Jake Izumi , September 20, 2007; 05:46 P.M.

Well, the Leica is just a name , nothing more than that, why worship for an old outdated tech?

Do you still drive a classic car ? look at the trashy quality of the M8 , they can not make any digital camra , the M8 is made by Kodak.

All other modern Leica cameras are Panasonic made.

Plus, they never made a good zoom , just a silly prime.

Adam Sakoonserksadee , October 22, 2007; 12:58 A.M.

Hello everyone, below is my Amazon.com review. Can't tell you all how helpful your reviews and feedback have been in educating me in this wonderful medium. Hopefully my post can help out the next guy. Thanks kindly.

The Canon 10-22mm EF-S wide angle zoom or the 17-40mm EF "L" zoom?

I deliberated this decision for over a month, having physically tested both lenses on my 350D crop frame DSLR at local camera shops and spending a near ridiculous amount of time reading through indispensable online reviews such as this one. With the price for each being roughly the same, the decision came down to the 10-22's ultra-wide capability vs. the 17-40's build quality.

I ended up choosing the 17-40 and here's why: -Incredible optics and sharpness. If you're like me and have never owned an "L" series lens before, you'll be able to see the difference in optical construction quality before you ever snap a digital shot. It's evident in the viewfinder just how precise this lens is. -Longevity: I'm the kind of guy who likes high quality equipment and can see myself upgrading to a full-frame sensor camera body sooner rather than later. -Wide vs. Ultra-wide: You'll often read warnings of the difficulty in framing sub-20mm ultra-wide compositions. It's a valid point. Only certain scenarios lend themselves to 180 degree-style framing but most of the time you'll be challenged to keep all of the uninteresting junk out of the frame. I was a little worried about 17-40mm's 27-54mm conversion when used on a crop frame. Would it be wide enough? Answer, yes. 27mm is plenty wide for most applications and with the crop factor, I get almost zero barrel distortion at the widest edges. In my estimation, the 10-22 is more of an effect lens whereas the 17-40 is much more of an everyday multi-purpose working lens.

In summary, if the focal length range of the 17-40 doesn't overlap too much over your current lens kit and you favor high-quality wide over good quality ultra-wide, then this lens is right for you.

*NOTE: If the 17-40's inclusion of a lens hood is influencing your decision in anyway over the 10-22, don't let it be. The hood is basically a pain in the rear due to it's ridiculous size and shape. Difficult to pack and you'd probably be better served just picking up a 77mm protection filter.

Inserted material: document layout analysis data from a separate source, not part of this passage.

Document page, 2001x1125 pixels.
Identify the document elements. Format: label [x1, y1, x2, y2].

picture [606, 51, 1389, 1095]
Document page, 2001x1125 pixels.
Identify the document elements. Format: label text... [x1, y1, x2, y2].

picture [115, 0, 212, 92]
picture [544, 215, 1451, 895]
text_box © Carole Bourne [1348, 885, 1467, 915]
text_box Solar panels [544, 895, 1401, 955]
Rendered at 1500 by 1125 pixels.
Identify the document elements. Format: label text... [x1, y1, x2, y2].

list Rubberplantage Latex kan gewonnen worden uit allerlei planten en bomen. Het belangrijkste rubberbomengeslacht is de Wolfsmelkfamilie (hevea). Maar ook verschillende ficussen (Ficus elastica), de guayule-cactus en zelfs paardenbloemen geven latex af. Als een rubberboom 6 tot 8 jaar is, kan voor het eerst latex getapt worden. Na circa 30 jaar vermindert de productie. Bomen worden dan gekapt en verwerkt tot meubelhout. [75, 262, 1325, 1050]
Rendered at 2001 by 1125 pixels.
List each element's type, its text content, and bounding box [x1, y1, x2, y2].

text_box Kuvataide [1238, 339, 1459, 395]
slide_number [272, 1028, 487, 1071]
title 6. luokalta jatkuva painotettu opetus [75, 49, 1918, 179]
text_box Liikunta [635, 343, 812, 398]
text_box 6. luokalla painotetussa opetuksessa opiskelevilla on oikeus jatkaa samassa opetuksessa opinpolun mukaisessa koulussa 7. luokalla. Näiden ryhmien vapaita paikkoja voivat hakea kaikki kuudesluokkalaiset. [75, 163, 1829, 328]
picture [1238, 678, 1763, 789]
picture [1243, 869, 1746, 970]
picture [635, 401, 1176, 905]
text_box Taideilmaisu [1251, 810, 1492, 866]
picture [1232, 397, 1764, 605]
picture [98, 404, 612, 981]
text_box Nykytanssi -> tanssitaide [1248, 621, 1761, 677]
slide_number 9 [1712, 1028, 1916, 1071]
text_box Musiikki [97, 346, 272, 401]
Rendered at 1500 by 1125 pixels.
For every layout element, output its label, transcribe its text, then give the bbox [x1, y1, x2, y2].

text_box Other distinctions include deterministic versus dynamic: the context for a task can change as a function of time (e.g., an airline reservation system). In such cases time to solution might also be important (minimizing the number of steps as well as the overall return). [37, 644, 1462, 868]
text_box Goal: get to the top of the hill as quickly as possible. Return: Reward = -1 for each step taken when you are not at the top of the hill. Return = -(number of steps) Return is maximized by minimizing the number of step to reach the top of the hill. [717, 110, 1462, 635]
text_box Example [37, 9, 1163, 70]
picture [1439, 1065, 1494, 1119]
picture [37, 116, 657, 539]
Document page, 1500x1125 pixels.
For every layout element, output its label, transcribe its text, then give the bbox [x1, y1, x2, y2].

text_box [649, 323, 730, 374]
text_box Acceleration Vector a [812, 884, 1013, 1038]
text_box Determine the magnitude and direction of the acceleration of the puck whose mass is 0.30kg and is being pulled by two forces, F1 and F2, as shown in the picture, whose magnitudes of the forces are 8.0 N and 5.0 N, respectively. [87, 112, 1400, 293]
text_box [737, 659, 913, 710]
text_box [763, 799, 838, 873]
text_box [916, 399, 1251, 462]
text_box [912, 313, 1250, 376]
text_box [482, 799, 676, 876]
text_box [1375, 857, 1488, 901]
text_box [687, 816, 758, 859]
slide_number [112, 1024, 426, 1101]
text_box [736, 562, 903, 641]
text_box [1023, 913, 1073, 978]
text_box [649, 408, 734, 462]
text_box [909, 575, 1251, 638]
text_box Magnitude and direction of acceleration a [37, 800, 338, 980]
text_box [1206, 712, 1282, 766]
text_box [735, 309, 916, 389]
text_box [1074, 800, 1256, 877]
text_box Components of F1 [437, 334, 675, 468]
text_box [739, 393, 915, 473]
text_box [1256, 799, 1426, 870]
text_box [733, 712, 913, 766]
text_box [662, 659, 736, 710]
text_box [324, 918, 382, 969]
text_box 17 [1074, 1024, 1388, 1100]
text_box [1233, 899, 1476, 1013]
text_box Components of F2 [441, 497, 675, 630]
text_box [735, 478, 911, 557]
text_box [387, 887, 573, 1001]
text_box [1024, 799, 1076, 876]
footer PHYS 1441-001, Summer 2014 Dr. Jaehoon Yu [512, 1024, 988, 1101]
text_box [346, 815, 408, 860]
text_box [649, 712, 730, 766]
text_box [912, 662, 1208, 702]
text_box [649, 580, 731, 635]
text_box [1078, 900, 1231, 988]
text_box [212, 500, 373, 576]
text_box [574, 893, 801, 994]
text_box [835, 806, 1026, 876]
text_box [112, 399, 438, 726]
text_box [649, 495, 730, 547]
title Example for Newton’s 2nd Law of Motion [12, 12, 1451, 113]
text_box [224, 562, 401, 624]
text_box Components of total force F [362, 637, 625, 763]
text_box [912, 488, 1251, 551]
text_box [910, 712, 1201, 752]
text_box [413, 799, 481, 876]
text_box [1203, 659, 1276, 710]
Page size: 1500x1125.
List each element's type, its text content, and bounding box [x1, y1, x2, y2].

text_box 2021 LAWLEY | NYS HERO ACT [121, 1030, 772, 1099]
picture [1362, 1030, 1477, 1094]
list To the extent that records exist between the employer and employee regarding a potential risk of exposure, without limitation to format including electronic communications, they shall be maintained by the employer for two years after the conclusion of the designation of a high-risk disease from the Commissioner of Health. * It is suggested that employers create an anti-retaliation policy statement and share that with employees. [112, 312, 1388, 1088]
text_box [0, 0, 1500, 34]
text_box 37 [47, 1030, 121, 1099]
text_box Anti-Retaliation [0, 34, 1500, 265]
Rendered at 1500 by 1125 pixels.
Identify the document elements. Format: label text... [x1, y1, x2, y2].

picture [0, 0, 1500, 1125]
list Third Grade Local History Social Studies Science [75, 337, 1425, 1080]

Jesse Lee , March 17, 2008; 03:23 A.M.

I have both the 10-22mm (second-hand) and the 17-40mm. I find that I use the 17-40mm much more often because I'm not a true scenic photographer. However, there are those moments when I need the superwide coverage for the glorious sunrise at the beach. The 10-22mm is more of a once-in-a-while lens for me. Image quality is very good. Don't dismiss it because it doesn't have the red L ring. If you need the coverage for scenic shots, this lens will do the job fine. It's just not an everyday lens.